Nemosor (12)

Nemosor (12)

Le noyau était véritablement le point central du bâtiment administratif. Tout comme ce dernier, la salle avait une forme dodécaédrique, donnant à l’ensemble une architecture fractale. Les douze faces du Noyau étaient recouvertes de machines et d’écran, toutes émettant un bourdonnement qui en devenait presque assourdissant. Même le sol, protégé par une dalle de verre renfermait une partie de la machine. A l’intérieur de ces murs se trouvait regroupé l’ensemble du savoir des mages, un fait qui imposait à tous les visiteurs un silence révérencieux.

Nemosor n’aurait jamais crû pouvoir pénétrer un jour dans ce saint des saints et malgré les circonstances hautement inhabituelles et urgentes qui entouraient sa visite,  le jeune homme ne put s’empêcher de marquer une pause.

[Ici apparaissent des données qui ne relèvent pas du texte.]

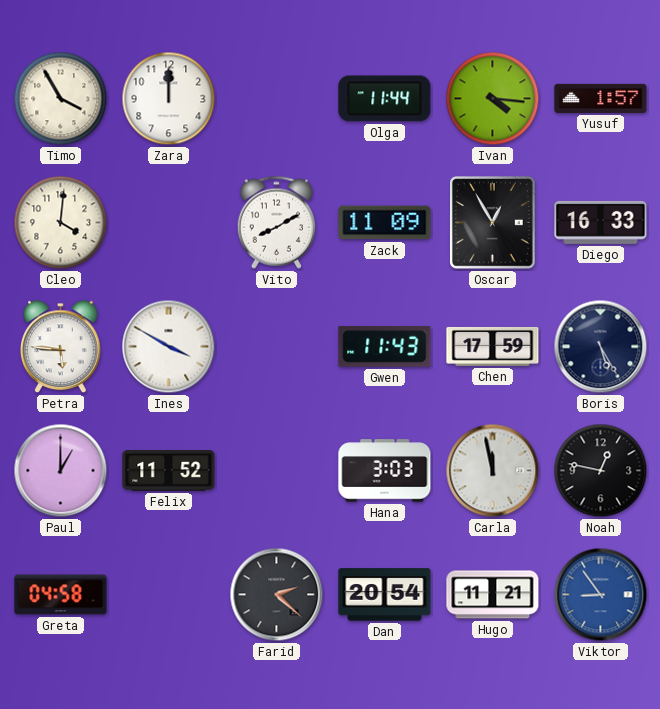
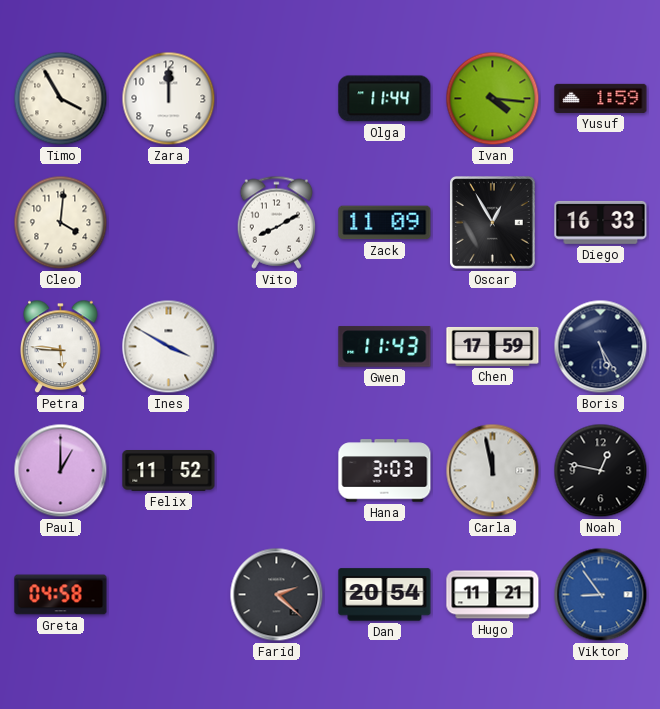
Yusuf: 1:57 -> 1:59
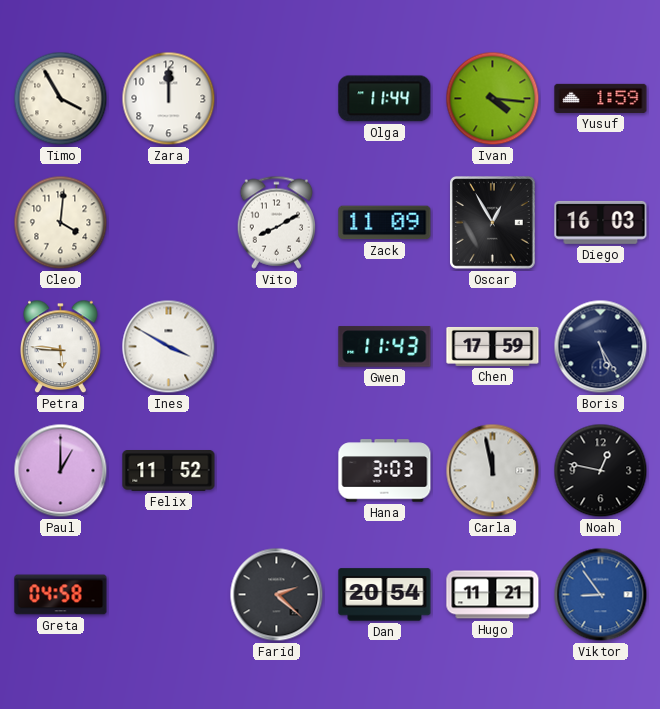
Diego: 16:33 -> 16:03
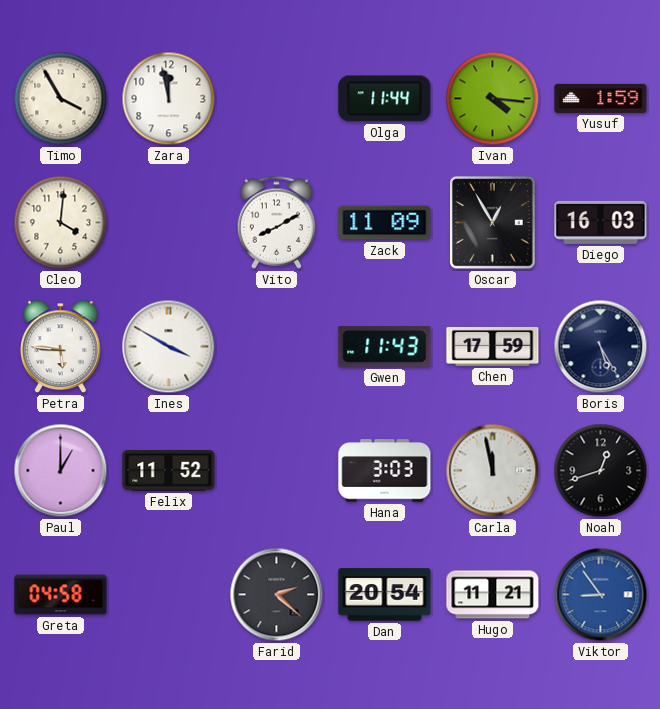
Zara: 12:00 -> 11:58
Noah: 12:47 -> 12:42
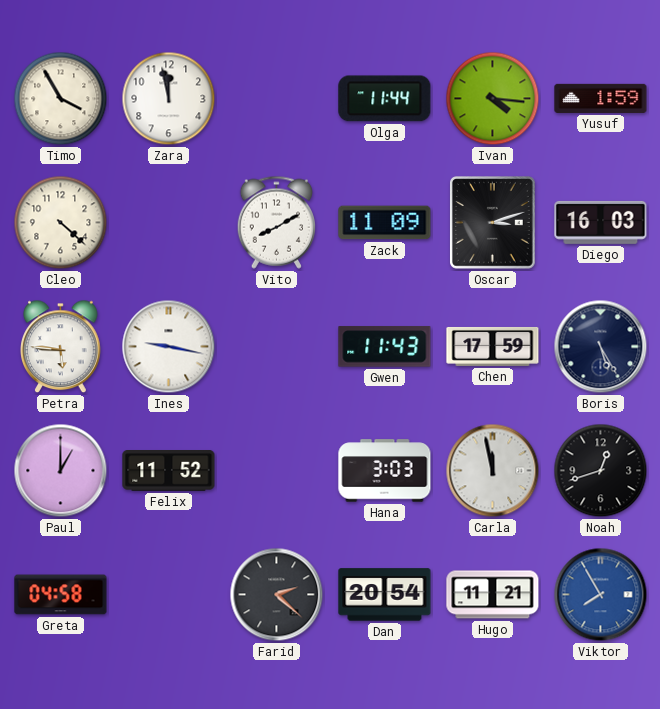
Cleo: 4:01 -> 4:22
Oscar: 12:55 -> 3:12
Ines: 3:50 -> 9:17
Viktor: 8:54 -> 7:55
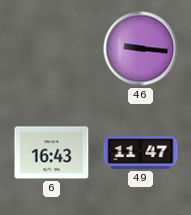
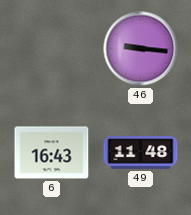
49: 11:47 -> 11:48
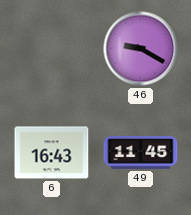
46: 9:16 -> 9:20
49: 11:48 -> 11:45
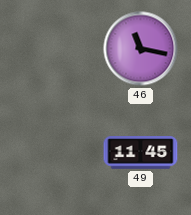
46: 9:20 -> 11:17
6: 16:43 -> none
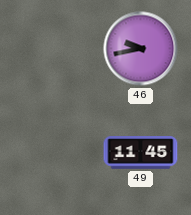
46: 11:17 -> 9:43
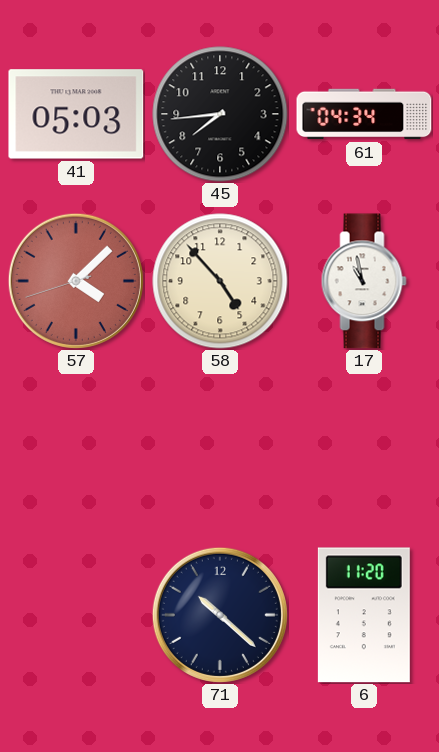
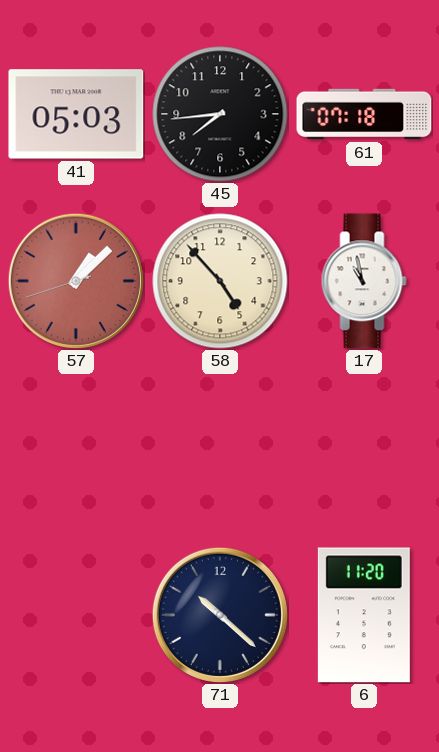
61: 04:34 -> 07:18
57: 4:07 -> 1:07
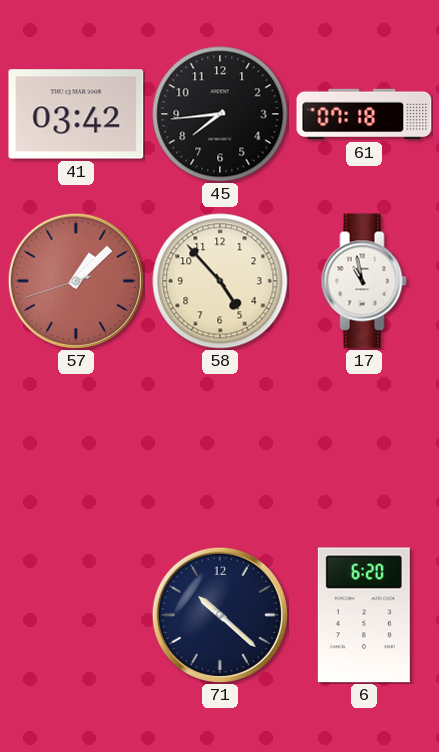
41: 05:03 -> 03:42
6: 11:20 -> 6:20
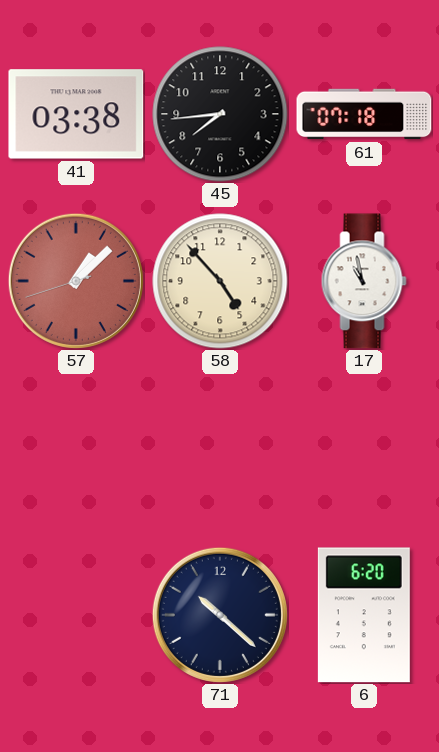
41: 03:42 -> 03:38
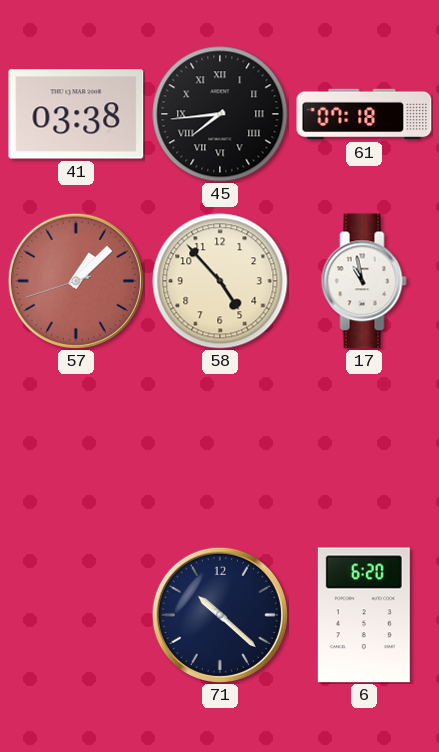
45 numerals: Arabic -> Roman
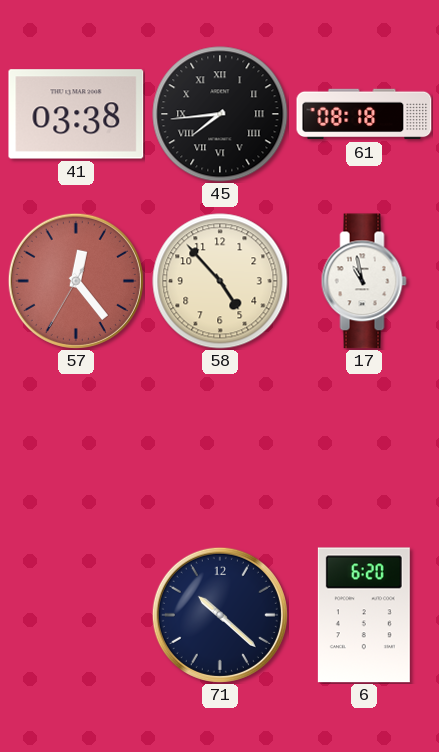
61: 07:18 -> 08:18
57: 1:07 -> 12:23
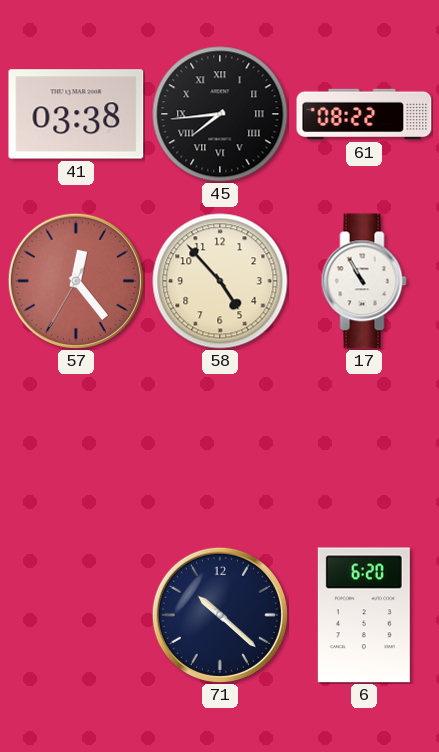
61: 08:18 -> 08:22
17: 10:58 -> 10:55
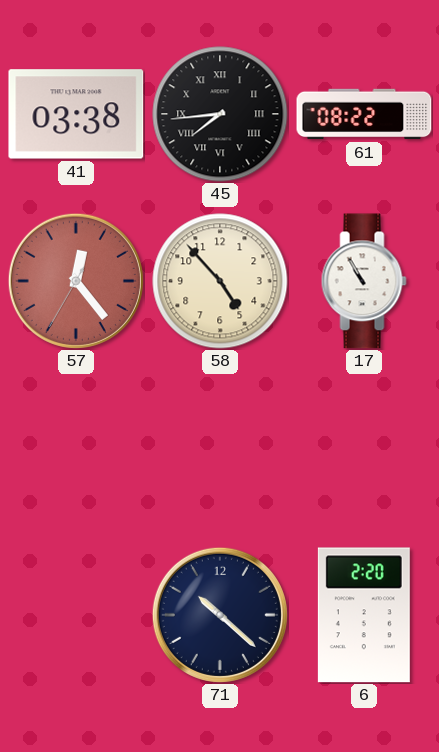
6: 6:20 -> 2:20
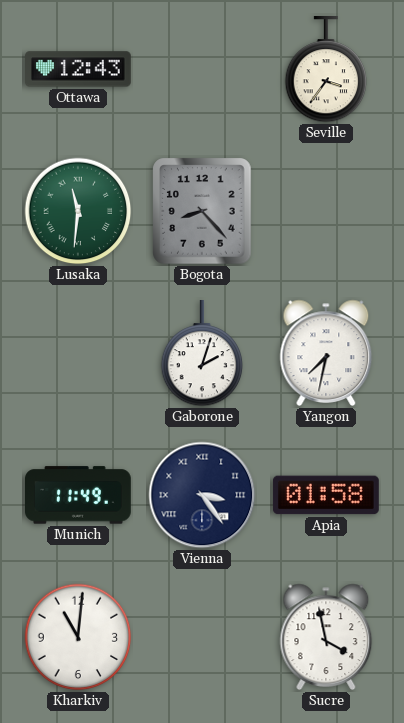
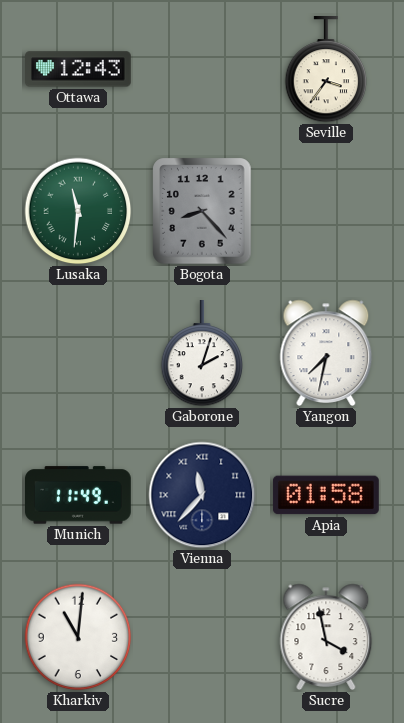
Vienna: 3:24 -> 11:37
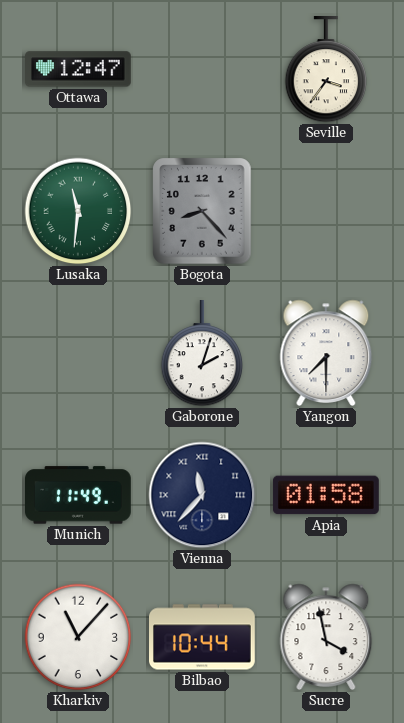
Ottawa: 12:43 -> 12:47
Yangon: 7:32 -> 7:30
Kharkiv: 11:01 -> 11:07
Bilbao: none -> 10:44
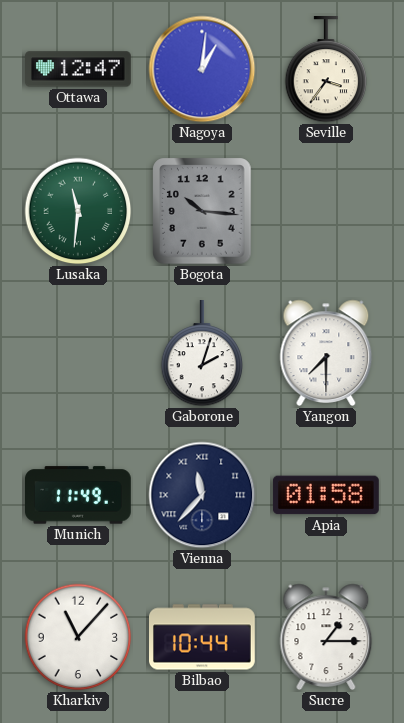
Nagoya: none -> 1:01
Bogota: 8:23 -> 10:16
Sucre: 3:58 -> 1:15
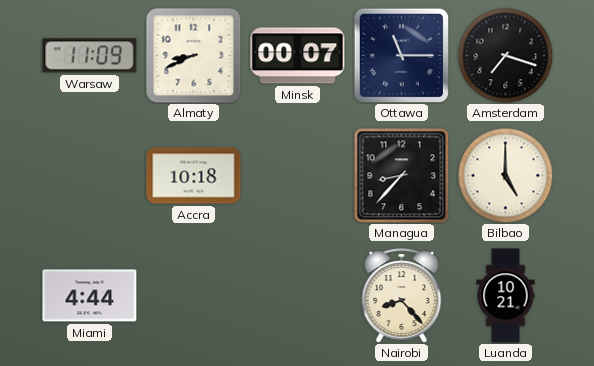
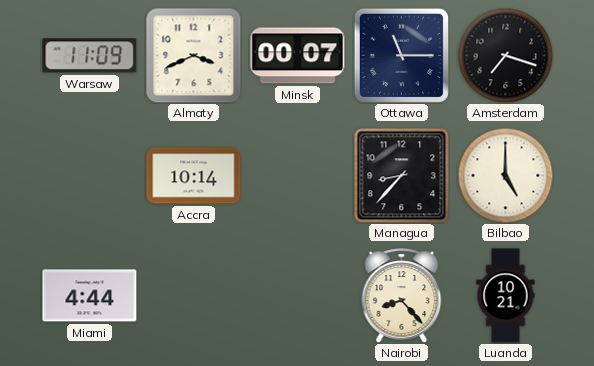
Almaty: 8:41 -> 3:41
Accra: 10:18 -> 10:14
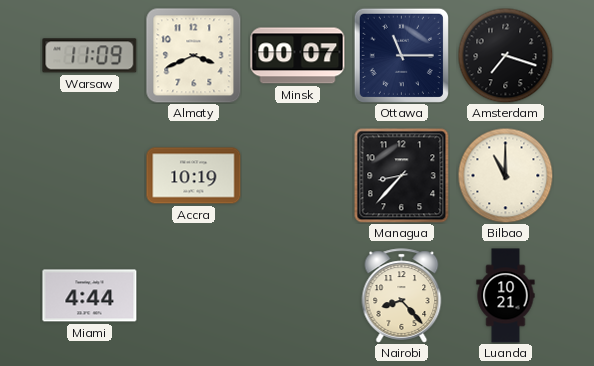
Accra: 10:14 -> 10:19
Bilbao: 5:00 -> 11:00
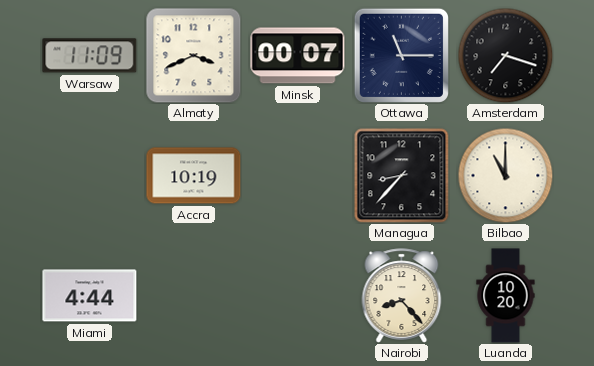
Luanda: 10:21 -> 10:20
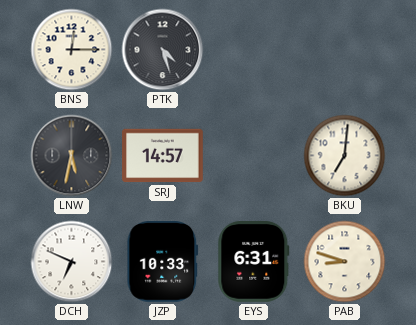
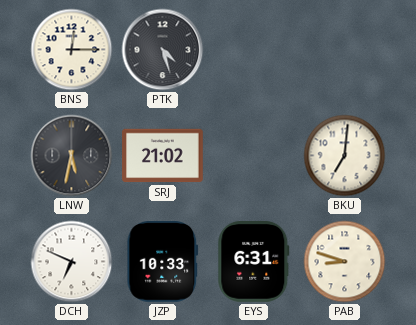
SRJ: 14:57 -> 21:02
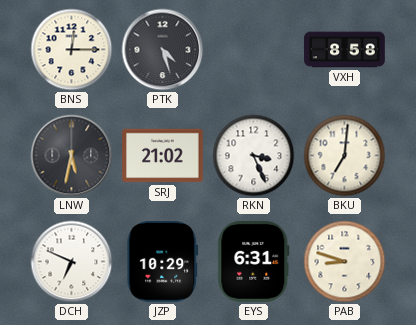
VXH: none -> 8:58
RKN: none -> 3:26
JZP: 10:33 -> 10:29
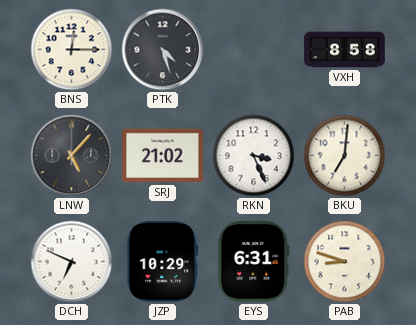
LNW: 5:32 -> 5:07
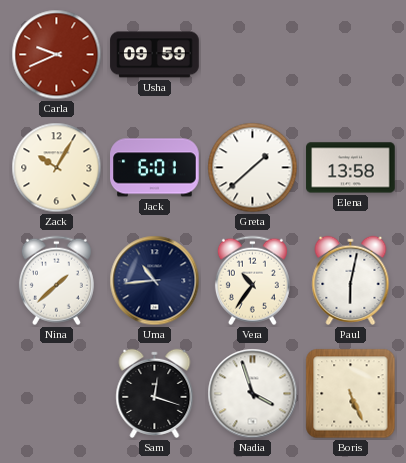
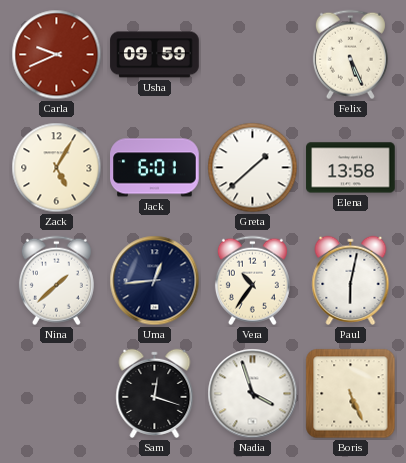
Felix: none -> 5:26
Zack: 10:05 -> 5:05
Uma: 10:44 -> 12:44
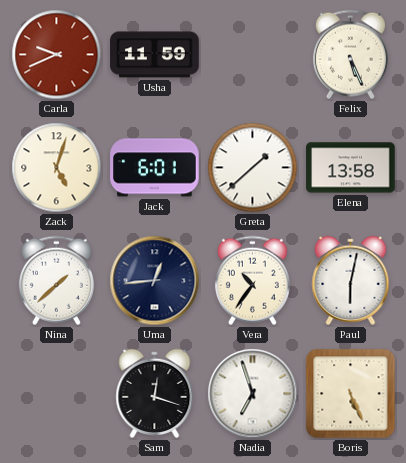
Usha: 09:59 -> 11:59
Zack: 5:05 -> 5:03
Nadia: 3:57 -> 6:57
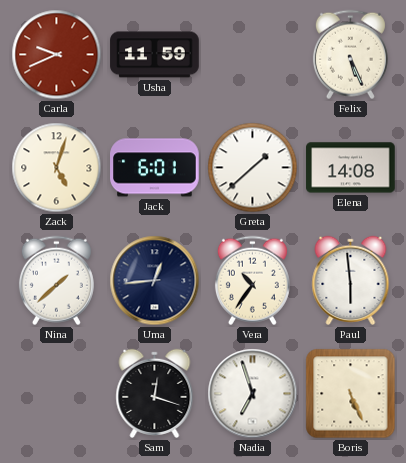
Elena: 13:58 -> 14:08
Paul: 6:02 -> 5:59
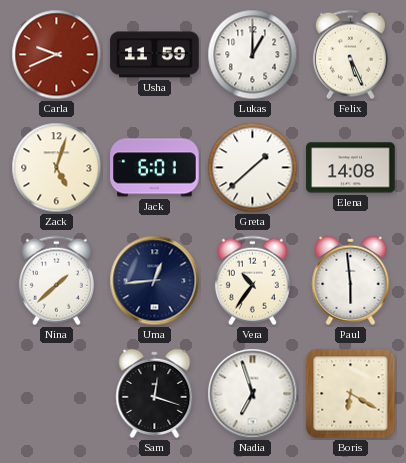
Lukas: none -> 1:00
Boris: 5:26 -> 6:20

Il fut cependant vite ramené à la réalité : la salle, qui était sensée rester vide en temps normal, contenait déjà une présence humaine, en plus de Nemosor et du capitaine Semorel. Egidor les avait devancé et était en train de travailler sur une des machines, Codelia à ses côtés.

Il ne fallut pas longtemps à Nemosor pour se rendre compte que la jeune fille n’était pas là de son plein gré. Elle était bâillonnée, ses mains ligotées, une corde les reliant au poignet d’Egidor. Ce dernier se rendit quasi-instantanément compte de la présence de Nemosor et du capitaine. A leur approche, il leva sa main, qui contenait un petit appareil.

« N’approchez plus ! J’ai recouvert Codelia d’une ceinture de poudre explosive, que je peux faire sauter d’une simple pression sur ce détonateur. Vous pourrez alors dire adieu à Codelia et à votre précieux Noyau. Je savais que tu préviendrais la sécurité, Nemosor, et je suis venu préparé, comme tu peux le voir. »

C’est à ce moment que Nemosor remarqua que son ami portait une tenue de pilote de dragon, combinaison qui apportait une excellente protection contre le feu. Ce fait plus que tout autre convainquit le jeune homme que la menace d’Egidor était sérieuse. Jusqu’où était-il donc prêt à aller pour accomplir ce qu’il croyait être sa mission ? Nemosor tenta tout de même une dernière fois de le raisonner.

« Je t’en prie, Egidor : arrête cette folie avant que quelqu’un ne soit blessé. Même si tu parviens à sortir d’ici  avec l’information que tu souhaites, tu ne pourras jamais terminer ta machine maintenant que la garde pourpre est au courant. »

« Ça c’est ce que tu crois. Permets-moi de douter de la capacité de la garde à déjouer mon plan. »

Ce fut le capitaine Semorel qui répondit.

« Ne soyez pas stupide. Nous sommes parfaitement au courant de la présence de mages noirs au sein de Dafakin, et à l’heure qu’il est mes hommes doivent déjà être en train de les arrêter. Vous n’avez aucune chance. »

Un éclair de colère passa devant les yeux d’Egidor.

« C’est ce que nous verrons », dit-il simplement. Il retourna alors à son travail. Ni Nemosor ni Semorel n’osaient s’approcher. D’autres gardes étaient entrés, mais le capitaine leur avait fait signe de s’arrêter, conscient du danger qu’ils risquaient.

Ce statu quo dura une dizaine de minutes qui parurent une éternité à Nemosor. Egidor finit alors par se relever et poussa d’un geste Codelia, coupant la corde qui la reliait à lui. Il lâcha alors un « Merci de votre coopération. » sarcastique avait de disparaître dans un éclair aveuglant. Le téléporteur, bien entendu.

Malgré son désir de réconforter Codelia, Nemosor n’avait pas le temps de s’attarder sur le sort de la jeune fille. Dans un éclair de lucidité, il avait deviné le plan d’Egidor, et il fallait agir vite s’il voulait le contrecarrer.

« Je suis certain qu’il se rend à la piste d’essai des dragons de la faculté des Sûblûnen. » dit-il au capitaine Semorel. « Il a probablement l’intention de voler un dragon pour s’enfuir de Dafakin. »

Le capitaine regarda le jeune homme d’un air surpris puis répondit au bout d’un moment.

« Cela parait en effet logique. Les téléporteurs sont difficile à utiliser sur de grande distances, car notre maîtrise de la grille dimensionnelle est bien plus faible que celle des Anciens. Votre ami va donc en effet chercher un autre moyen de transport, et sa tenue est un indice en faveur de votre hypothèse. Suivez-moi ! »

Tous deux se mirent alors à courir hors du noyau, laissant sur place Codelia et les gardes pourpres qui attendaient toujours des ordres de leur chef.  Une fois hors du bâtiment administratif,  Ils se précipitèrent en direction de la faculté des Sûblûnen.